BEGIN Data under study

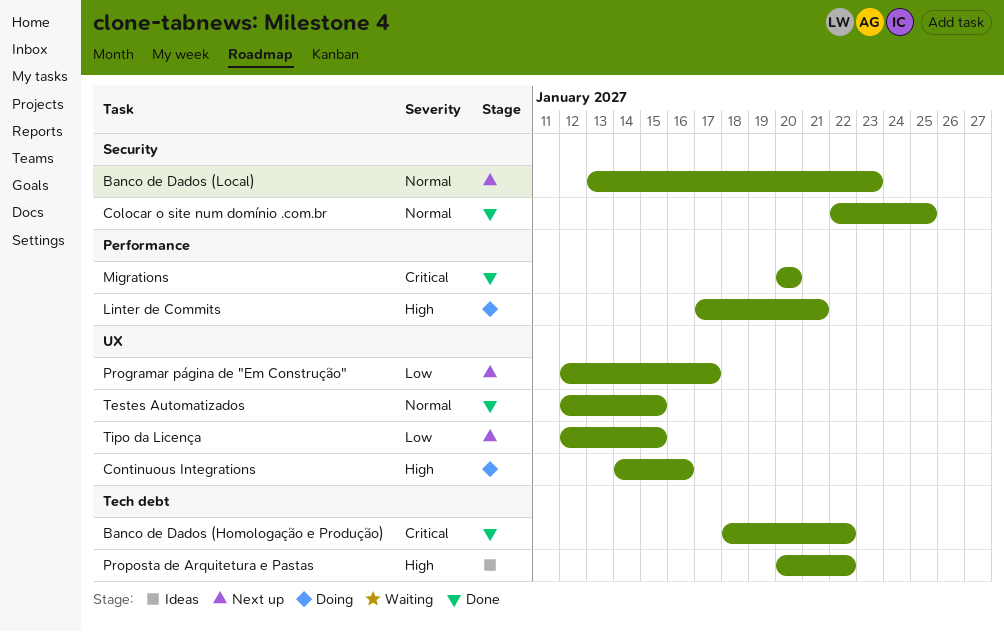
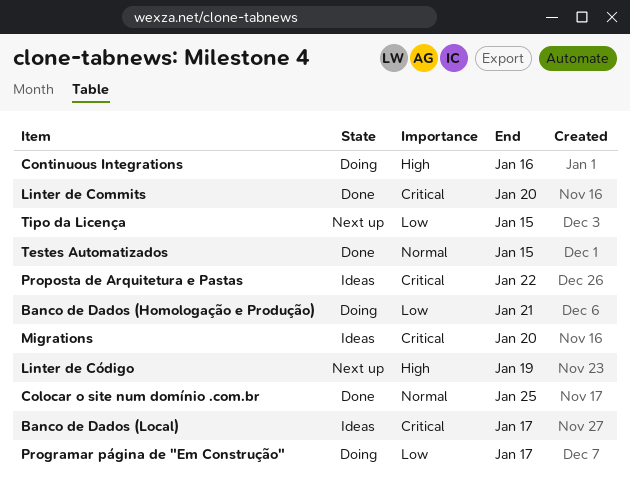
Banco de Dados (Homologação e Produção), status: Done -> Doing
Banco de Dados (Homologação e Produção), priority: Critical -> Low
Banco de Dados (Homologação e Produção), due: Jan 22 -> Jan 21
Banco de Dados (Local), status: Next up -> Ideas
Banco de Dados (Local), priority: Normal -> Critical
Banco de Dados (Local), due: Jan 23 -> Jan 17
Linter de Commits, status: Doing -> Done
Linter de Commits, priority: High -> Critical
Linter de Commits, due: Jan 21 -> Jan 20
Linter de Código: none -> present
Migrations, status: Done -> Ideas
Programar página de "Em Construção", status: Next up -> Doing
Proposta de Arquitetura e Pastas, priority: High -> Critical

END Data under study

The task
From the entries, give the number of lines where the string "Critical" is found, and nothing else.

Output for this exercise
4